Hoje choveu sobre a minha infância. Todos os vestígios que os meus pés deixaram no chão desapareceram. Tento lembrar-me dos meus antepassados. Alguns retratos da minha mente vêem-me à memória, quantidades indeterminadas de imagens. A praça cheia de produtos naturais no centro de Moscavide. As árvores que dormiam ao peso do calor, como a mão quente da minha avó que se colava à minha para não me perder de vista.
Lá na minha terra quem marcava o lento ritmo da vida era o sol, as conversas de vizinhas, as noites de S. João e os Dezembros frios ou chuvosos. Talvez por isso, a minha recordação se concentrasse num rio. Ligeiro o flutuar das águas onde as minhas lembranças se incubavam. Onde a clareza do meu ser era mais translúcida.
- Na terra do meu avô eles pescavam, elas lavavam a roupa e as crianças brincavam por ali. Era outro rio… Nas suas margens vivas, existia um vasto aglomerado de canas doces. Quando eu era pequena, deitada sobre uma cama de palha, contei todas as estrelas do céu e agora não conseguia lembrar-me de quantas eram.
Uma lágrima arrastou-me para a verdade de que tudo era inocência. Talvez porque a maldade na terra do meu avô ou na minha se encontrava disfarçada. Eu era uma criança (para essa criança estas memórias) e hoje era tudo tão vago.
Hoje o sol não iluminava nem esta nem a outra parte de mim.
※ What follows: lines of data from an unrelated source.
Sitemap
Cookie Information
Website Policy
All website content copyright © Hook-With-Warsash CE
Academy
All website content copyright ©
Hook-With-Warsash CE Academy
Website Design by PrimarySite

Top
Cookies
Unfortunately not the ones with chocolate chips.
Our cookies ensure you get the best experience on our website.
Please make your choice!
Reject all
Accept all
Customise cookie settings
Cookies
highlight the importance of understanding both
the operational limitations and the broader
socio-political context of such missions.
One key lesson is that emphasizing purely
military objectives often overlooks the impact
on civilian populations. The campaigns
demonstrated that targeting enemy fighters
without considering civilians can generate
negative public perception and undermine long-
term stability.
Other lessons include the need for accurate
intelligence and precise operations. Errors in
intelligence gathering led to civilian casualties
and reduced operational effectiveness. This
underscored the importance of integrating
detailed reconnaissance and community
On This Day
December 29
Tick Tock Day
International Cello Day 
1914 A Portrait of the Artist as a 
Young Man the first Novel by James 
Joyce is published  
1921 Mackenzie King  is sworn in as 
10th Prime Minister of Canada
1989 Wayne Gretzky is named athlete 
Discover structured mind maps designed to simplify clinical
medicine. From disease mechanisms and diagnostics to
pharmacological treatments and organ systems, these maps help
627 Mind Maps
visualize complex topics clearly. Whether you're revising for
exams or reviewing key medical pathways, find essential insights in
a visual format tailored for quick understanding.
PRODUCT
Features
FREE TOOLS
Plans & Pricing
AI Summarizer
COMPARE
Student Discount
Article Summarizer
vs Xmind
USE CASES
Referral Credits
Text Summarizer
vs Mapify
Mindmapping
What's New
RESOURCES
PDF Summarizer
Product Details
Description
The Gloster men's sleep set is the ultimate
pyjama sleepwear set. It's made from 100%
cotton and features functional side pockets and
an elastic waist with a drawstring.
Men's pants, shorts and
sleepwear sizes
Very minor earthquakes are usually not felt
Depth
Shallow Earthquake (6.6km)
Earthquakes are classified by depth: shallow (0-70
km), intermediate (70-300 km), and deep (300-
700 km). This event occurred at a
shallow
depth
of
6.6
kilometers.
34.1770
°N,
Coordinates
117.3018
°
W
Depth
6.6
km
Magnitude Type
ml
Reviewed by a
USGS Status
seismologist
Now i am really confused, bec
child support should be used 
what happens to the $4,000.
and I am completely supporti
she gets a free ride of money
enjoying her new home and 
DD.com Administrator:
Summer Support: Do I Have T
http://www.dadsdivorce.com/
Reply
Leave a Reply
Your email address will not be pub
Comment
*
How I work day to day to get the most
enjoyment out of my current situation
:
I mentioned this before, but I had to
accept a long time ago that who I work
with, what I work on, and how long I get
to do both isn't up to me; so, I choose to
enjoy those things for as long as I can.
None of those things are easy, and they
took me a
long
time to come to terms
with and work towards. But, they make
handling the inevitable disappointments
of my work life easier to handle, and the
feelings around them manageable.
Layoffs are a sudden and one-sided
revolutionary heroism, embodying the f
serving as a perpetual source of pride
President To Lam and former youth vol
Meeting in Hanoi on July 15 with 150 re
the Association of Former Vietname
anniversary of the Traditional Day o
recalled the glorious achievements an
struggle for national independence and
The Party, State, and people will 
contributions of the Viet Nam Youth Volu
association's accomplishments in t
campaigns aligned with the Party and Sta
O sol pairava oscilante na outra margem e a chuva continuava a cair persistente, sobre a minha infância.
Num ímpeto, agarrei em algo e escrevi uma ode metálica que começou com o processo de formação do barulho ao ranger dos meus dedos. Desesperada desci até à liberalidade do silêncio, até ao que de mais profundo tem a recusa das nascentes. Aí a água gelava, o coração estremecia e o vento arrancava as raízes do carvalho-lusitano. Assim as aves não podiam germinar e a paz não arriscava o voo.
A passos largos aproximei-me do tempo das coisas secretas, cavalguei para o lado dos segredos e das mãos dadas onde eu desejei embriagada em perfume, que não mais chovesse na minha infância.